Field joined an international team, led by a senior man from the CDC, which had convened from Atlanta and elsewhere to help the Malaysian professionals deal with the crisis. Their first task was to halt the immediate risk to people. “At that time, the human case rate was escalating,” Field told me later, during one of our talks in Brisbane. “Something like fifty new cases a week. So there was huge pressure—social, political—to stop the source of infection.” To do that, he added, the team had to understand the virus and learn how it behaved in pigs.

They began at what he called “hot farms,” where the infection was still burning its way through resident pigs. You could tell a hot farm by ear; it was Field whom I quoted above, describing the “one-mile barking cough.” He and the rest of the team wanted sick pigs from which to collect samples, hoping those samples might yield a virus matching the one Paul Chua had isolated from his pig farmer. “And that’s what happened,” Field said. They dispatched samples to the Australian Animal Health Laboratory, in Geelong, where colleagues isolated a virus that matched Paul Chua’s. Final proof of that match came from AbuBakar’s team in Kuala Lumpur. All this confirmed pigs as an amplifier host of the same Nipah virus that was killing humans. But it said nothing about where Nipah might ultimately reside.
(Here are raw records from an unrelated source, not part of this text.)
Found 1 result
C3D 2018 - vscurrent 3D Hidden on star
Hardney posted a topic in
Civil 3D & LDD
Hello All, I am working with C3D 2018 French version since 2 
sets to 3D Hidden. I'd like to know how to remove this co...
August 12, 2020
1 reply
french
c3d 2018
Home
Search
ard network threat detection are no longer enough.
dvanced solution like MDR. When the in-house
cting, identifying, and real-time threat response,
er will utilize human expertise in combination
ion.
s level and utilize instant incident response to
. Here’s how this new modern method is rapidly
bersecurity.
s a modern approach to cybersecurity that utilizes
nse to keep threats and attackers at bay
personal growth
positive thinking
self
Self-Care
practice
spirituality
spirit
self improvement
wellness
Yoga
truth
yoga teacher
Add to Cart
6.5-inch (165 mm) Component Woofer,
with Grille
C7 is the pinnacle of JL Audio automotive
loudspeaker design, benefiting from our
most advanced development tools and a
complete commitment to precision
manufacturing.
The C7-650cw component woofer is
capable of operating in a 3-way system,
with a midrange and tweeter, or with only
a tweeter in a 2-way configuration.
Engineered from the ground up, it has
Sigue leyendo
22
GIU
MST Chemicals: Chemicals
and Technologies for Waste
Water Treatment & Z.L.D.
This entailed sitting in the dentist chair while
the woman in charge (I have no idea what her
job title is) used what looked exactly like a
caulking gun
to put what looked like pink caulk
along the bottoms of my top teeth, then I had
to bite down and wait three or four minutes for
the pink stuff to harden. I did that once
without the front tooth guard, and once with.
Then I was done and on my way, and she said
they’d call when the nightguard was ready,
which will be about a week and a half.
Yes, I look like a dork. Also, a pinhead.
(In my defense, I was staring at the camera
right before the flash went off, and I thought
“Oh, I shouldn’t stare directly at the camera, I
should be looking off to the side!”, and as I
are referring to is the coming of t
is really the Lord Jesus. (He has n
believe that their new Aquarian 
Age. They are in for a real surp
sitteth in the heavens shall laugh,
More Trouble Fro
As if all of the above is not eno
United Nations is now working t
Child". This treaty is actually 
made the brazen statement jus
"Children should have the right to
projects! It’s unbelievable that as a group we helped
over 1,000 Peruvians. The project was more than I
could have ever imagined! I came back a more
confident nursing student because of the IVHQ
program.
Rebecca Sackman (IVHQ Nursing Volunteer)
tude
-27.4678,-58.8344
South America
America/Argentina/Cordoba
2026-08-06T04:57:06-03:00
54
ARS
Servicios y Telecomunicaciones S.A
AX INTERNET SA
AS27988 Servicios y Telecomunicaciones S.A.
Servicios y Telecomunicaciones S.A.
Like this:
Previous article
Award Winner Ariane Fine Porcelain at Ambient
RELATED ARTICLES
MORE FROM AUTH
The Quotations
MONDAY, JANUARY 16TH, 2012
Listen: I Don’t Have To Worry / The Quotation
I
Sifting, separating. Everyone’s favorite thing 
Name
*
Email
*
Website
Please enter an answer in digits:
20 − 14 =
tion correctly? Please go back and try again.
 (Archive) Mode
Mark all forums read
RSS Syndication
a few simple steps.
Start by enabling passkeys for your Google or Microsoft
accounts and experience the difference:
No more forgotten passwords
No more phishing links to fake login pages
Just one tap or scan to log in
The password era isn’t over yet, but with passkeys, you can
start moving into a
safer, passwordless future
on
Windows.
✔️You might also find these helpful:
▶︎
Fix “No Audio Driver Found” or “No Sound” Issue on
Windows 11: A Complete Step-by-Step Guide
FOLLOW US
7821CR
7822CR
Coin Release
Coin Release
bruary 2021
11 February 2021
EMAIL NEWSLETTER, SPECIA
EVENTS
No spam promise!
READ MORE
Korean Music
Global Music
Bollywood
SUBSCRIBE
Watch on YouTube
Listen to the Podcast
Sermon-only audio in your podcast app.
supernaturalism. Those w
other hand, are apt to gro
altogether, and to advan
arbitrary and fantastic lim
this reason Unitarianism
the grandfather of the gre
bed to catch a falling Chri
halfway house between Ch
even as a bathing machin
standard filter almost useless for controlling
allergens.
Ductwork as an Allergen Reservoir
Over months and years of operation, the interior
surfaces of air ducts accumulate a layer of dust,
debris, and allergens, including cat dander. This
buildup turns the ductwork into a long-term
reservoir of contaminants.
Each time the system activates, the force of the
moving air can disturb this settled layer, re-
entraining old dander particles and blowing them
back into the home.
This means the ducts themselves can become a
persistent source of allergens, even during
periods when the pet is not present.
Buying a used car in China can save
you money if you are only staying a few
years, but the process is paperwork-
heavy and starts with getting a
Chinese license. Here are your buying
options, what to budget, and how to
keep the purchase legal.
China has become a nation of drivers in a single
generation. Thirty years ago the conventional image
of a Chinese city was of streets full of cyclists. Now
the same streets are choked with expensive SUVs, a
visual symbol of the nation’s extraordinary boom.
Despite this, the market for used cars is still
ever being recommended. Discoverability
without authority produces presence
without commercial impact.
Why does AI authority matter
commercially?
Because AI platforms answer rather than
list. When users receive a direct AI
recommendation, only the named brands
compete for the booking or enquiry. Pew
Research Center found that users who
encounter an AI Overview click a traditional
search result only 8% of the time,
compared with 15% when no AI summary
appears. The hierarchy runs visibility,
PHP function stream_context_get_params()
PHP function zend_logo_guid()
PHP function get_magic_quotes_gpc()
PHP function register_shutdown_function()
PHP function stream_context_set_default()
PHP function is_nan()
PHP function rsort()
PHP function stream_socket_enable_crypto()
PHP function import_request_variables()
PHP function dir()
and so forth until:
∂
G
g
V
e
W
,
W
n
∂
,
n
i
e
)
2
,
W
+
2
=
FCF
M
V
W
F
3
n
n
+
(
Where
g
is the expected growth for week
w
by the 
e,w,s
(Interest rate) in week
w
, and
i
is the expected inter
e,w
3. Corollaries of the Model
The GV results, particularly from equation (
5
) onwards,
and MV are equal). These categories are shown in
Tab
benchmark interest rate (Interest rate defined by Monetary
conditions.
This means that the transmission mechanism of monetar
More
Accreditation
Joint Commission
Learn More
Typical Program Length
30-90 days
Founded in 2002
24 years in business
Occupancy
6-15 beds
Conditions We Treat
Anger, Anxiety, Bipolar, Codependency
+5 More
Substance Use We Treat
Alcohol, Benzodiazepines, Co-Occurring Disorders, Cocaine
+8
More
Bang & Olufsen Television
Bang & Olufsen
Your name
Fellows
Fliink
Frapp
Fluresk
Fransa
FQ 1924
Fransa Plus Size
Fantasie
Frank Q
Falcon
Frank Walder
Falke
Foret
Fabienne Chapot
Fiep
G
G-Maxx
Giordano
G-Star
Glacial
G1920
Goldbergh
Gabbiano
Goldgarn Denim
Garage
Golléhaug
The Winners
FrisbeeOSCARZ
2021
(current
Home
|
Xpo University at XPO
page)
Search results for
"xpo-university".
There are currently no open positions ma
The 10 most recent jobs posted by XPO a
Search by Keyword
The Malaysian government in the meantime had ordered a mass culling—that is, the extermination of every pig, infected or uninfected, on every farm that the outbreak had touched. Some of those piggeries had been abandoned by their operators, panicky and bewildered, even before the discovery of the new virus. People in certain areas even fled their homes; Sungai Nipah became a ghost town. By the end of the outbreak, at least 283 humans had been infected and 109 had died, for a case fatality rate of almost 40 percent. Nobody wanted to eat pork, or to handle it, or to buy it. Pigs were left starving in their pens. Some broke out to roam the roadways like feral dogs, foraging for food. Malaysia at that time contained 2.35 million pigs, half of them from Nipah-affected farms, so this could have become an almost medieval problem, like a scene from the Black Death: herds of infected pigs stampeding ravenously through empty villages. A phalanx of cullers, including soldiers from the army as well as police and veterinary officers, moved into the countryside wearing protective suits, gloves, masks, and goggles. Their assigned task was to shoot, bury, or otherwise dispose of more than a million animals, and to do it quickly, without splashing virus everywhere. Despite all precautions, at least half a dozen soldiers did get infected. Hume Field noted: “There’s no easy way to kill a million pigs.”